The 1940's saw much activity and a great deal of expansion and construction at the Air Station. Some of the new additions to the Air Station were tennis courts, a handball court, and a barracks directly across from the hangar that also housed the station galley. A large building was constructed by the Navy near the taxiways to serve as the field's firehouse. This building, along with more buildings and land, would be acquired by the Coast Guard in the early seventies. They now house Public Works and NAFA. Also, benches and picnic tables were added to the beach to the right of the seaplane ramp. During this time period the Air Station operated helicopters and a large variety of fixed wing aircraft. Some were built for the Coast Guard, while others were still on loan from the Navy and some were confiscated during smuggling operations. The 1950's brought about some more structural changes to the Air Station. The two quonset hut type buildings pictured at the top left of the hangar were constructed as utility buildings. In future years these buildings would house the station exchange and package store and later the enlisted men's club. The mid-fifties were busy ones. The station operated no less than 18 aircraft of various types in 1956. To facilitate maintenance, a new ramp and new hangar were constructed. The new nose hangar was used primarily for maintenance on the PBM- 5 Martin Mariner and the main hangar for helos and other fixed wing aircraft. Also added to the left side of the main hangar was an addition that now houses the avionics shop. Also note what 11 years has done to the beach area.

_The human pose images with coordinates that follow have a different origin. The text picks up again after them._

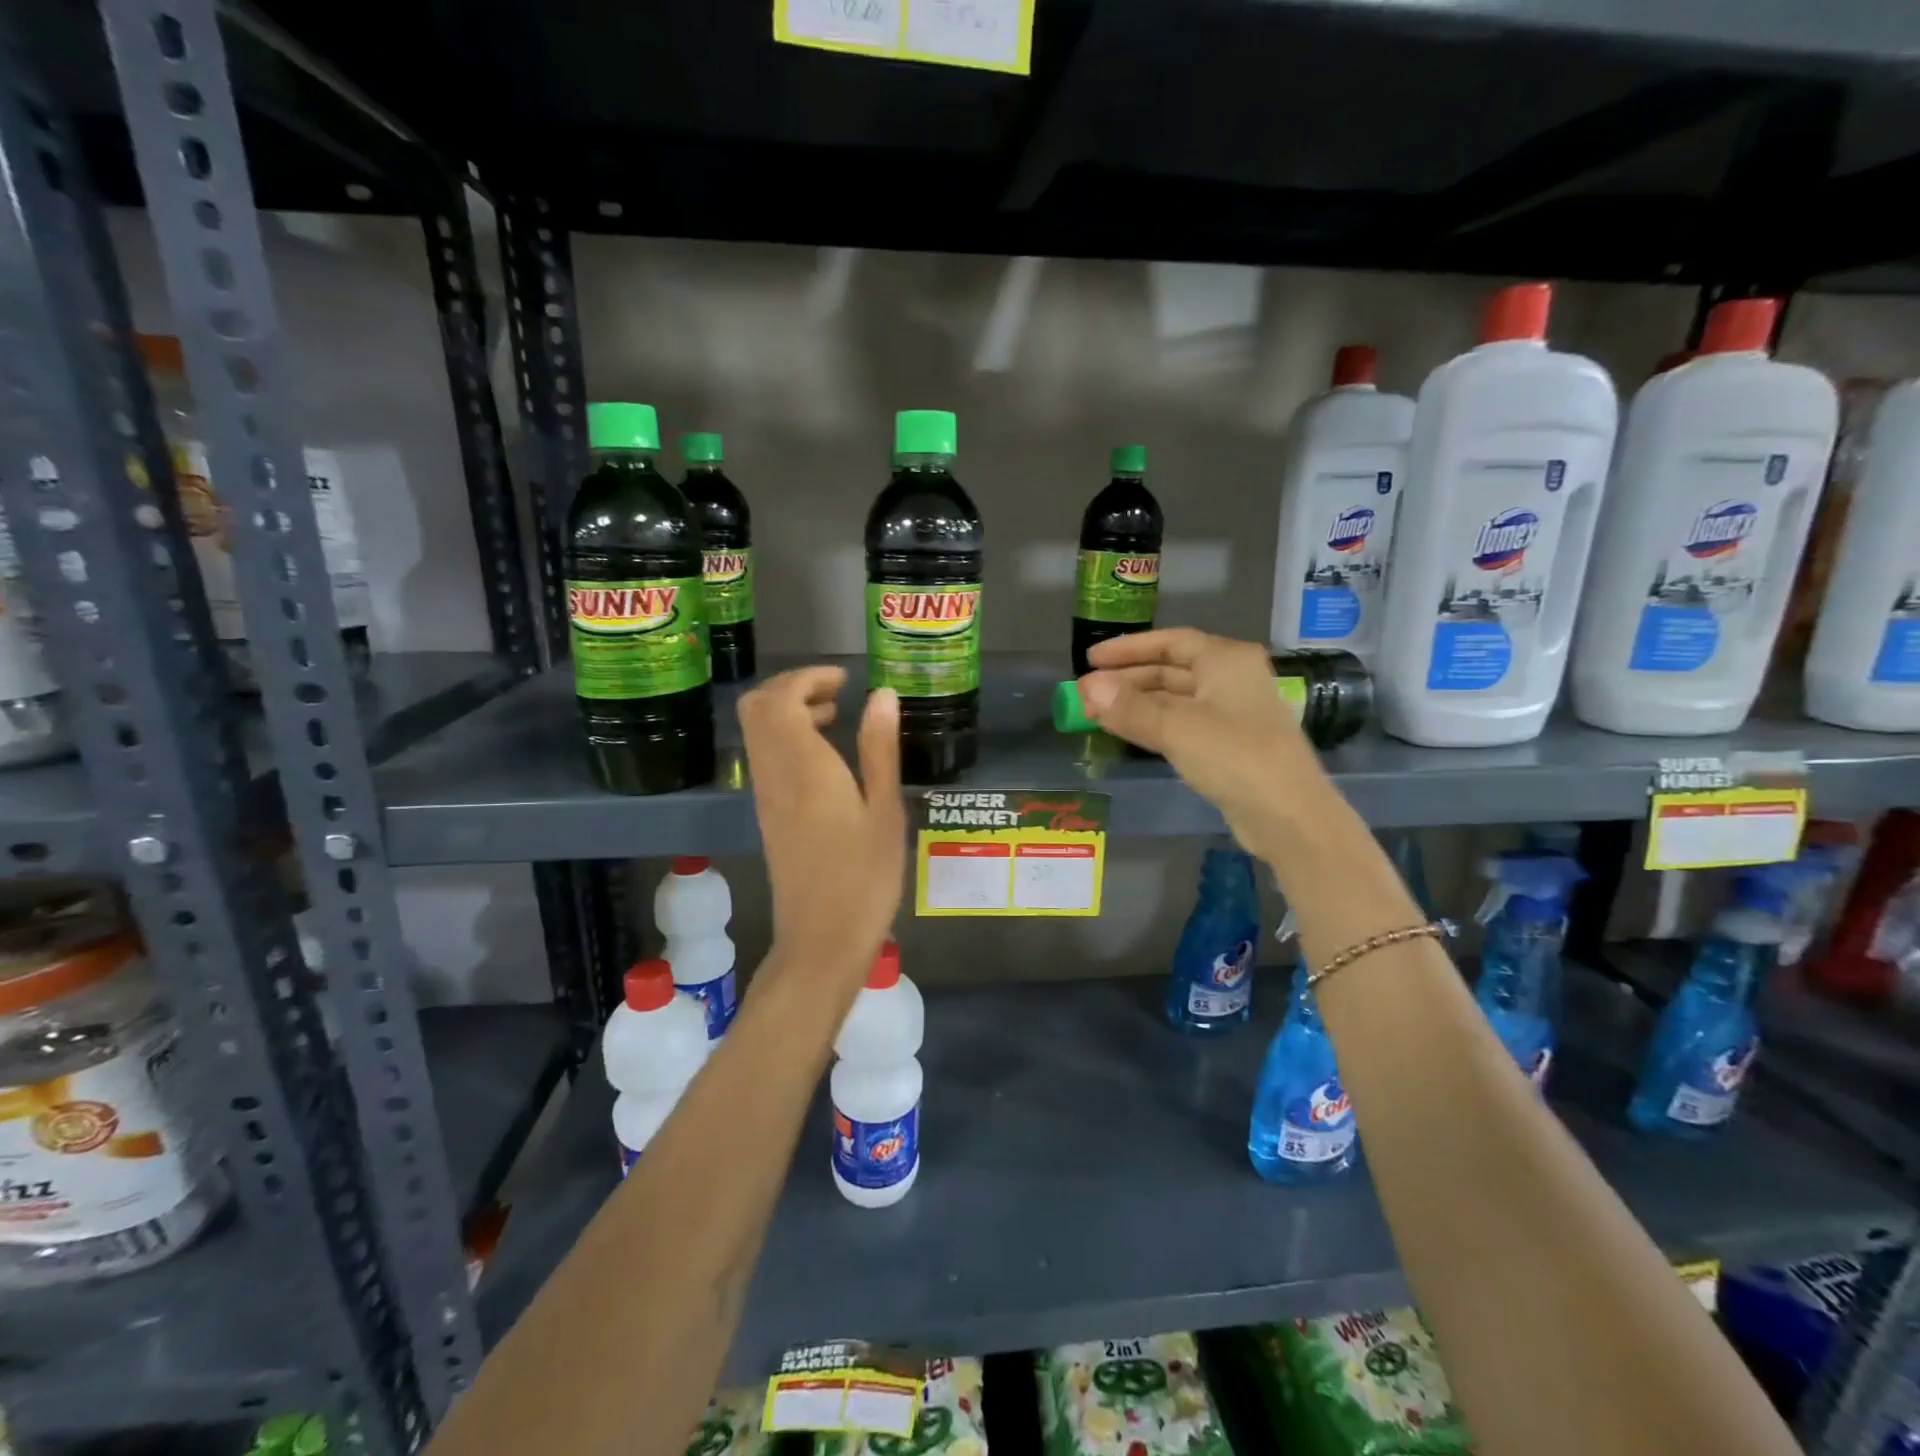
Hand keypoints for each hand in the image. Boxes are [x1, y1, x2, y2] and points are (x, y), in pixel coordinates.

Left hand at [738, 667, 905, 980]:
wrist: (821, 940)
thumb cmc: (865, 877)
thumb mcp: (885, 811)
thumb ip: (879, 748)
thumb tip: (881, 695)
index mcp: (803, 767)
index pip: (780, 698)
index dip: (807, 677)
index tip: (844, 679)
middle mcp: (774, 774)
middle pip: (756, 707)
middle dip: (791, 687)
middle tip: (836, 694)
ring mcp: (765, 796)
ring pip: (757, 732)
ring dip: (788, 712)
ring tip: (836, 718)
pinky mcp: (767, 815)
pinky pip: (765, 757)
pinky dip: (787, 739)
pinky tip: (825, 758)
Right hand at [1077, 629, 1329, 855]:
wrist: (1288, 816)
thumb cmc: (1235, 757)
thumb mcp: (1176, 729)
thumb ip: (1129, 708)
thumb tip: (1088, 688)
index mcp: (1226, 660)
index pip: (1169, 641)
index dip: (1128, 648)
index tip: (1091, 659)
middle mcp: (1231, 679)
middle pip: (1170, 670)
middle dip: (1127, 681)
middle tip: (1085, 694)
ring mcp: (1232, 713)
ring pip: (1174, 699)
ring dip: (1136, 704)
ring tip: (1096, 713)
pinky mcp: (1228, 745)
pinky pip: (1182, 724)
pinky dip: (1153, 724)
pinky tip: (1127, 732)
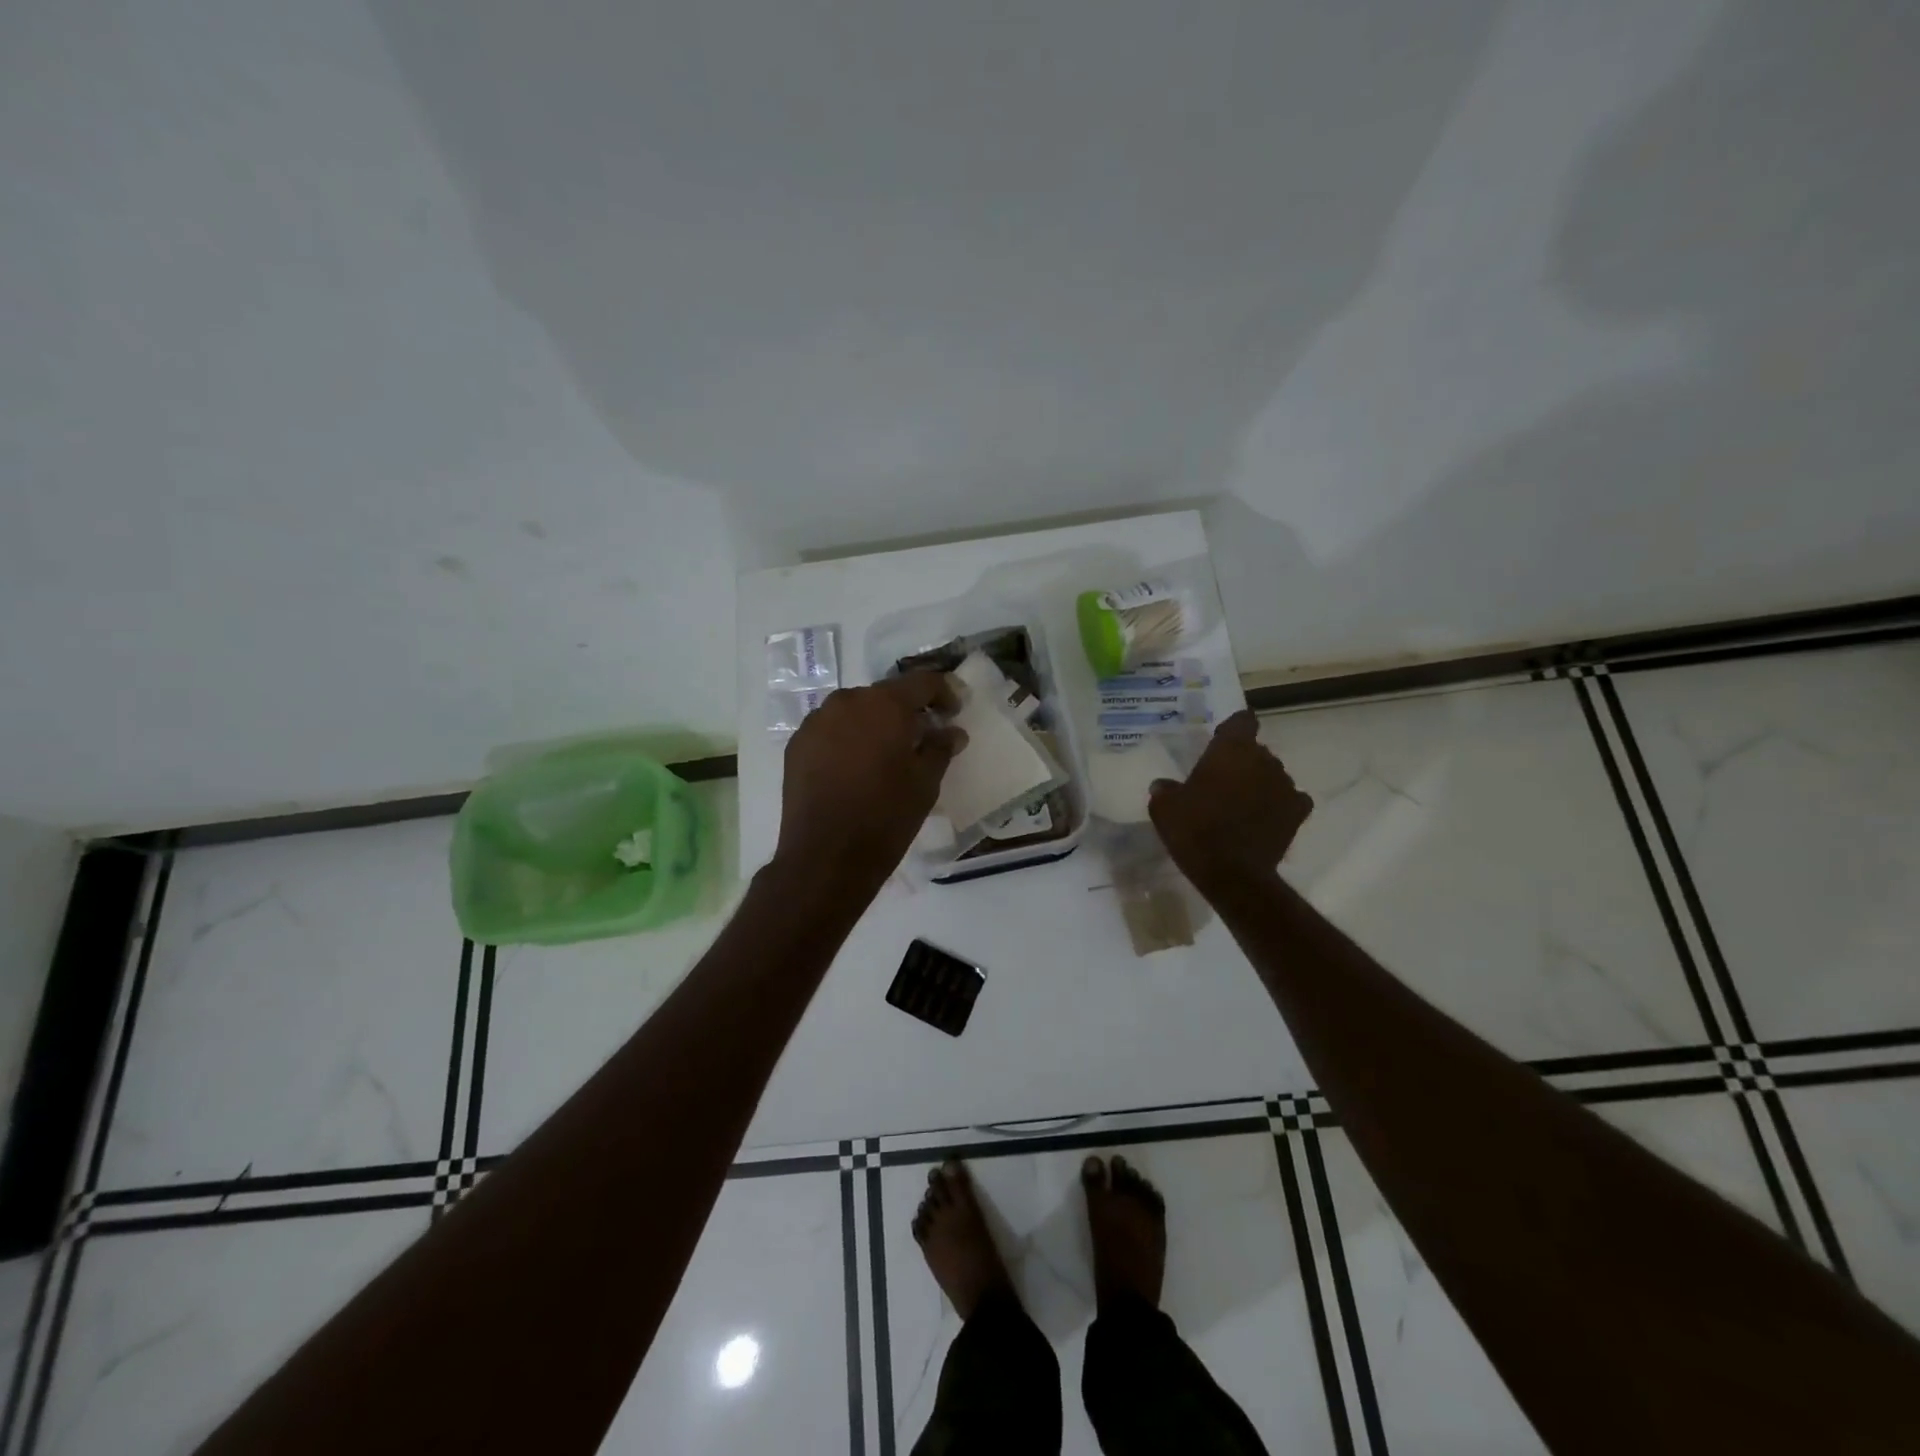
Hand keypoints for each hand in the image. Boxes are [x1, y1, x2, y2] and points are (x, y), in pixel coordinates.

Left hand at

The 1960's were, of sorts, a big turning point for the air station. By the mid-sixties the only aircraft operated by the station were the HU- 16E Grumman Albatross and the new HH-52A Sikorsky Seaguard Helicopter. The U. S. Navy at Floyd Bennett Field was quickly shutting down it's operations a section at a time until in 1971 The Naval Air Station, New York, was decommissioned. With this, the control tower and runways were also closed. With these closings and the ever decreasing water landing capabilities of the HU- 16, it left the Coast Guard no alternative but to make the station a helo-only station.

 

In the 1970's, the air station operated three HH- 3F Sikorsky Pelican Helicopters and four of the HH-52A type helos. Ln 1976, the three H-3 helicopters were relocated at Elizabeth City, N.C. and three more H-52 type helos were brought in to give the station a complement of seven HH-52A helos. In 1972 the original barracks were condemned and all barracks residents were moved down the street to the brick barracks that now houses the U.S. Park Service. In 1973, the cornerstone was laid for the barracks that are in use today. The old barracks were torn down.

The 1980's saw the retiring of the HH-52A helicopter, making way for the new HH-65A helicopters. In the future, Coast Guard Air Station Brooklyn will be going through many facelifts to keep it ready for many years to serve the public in the many missions of the Coast Guard.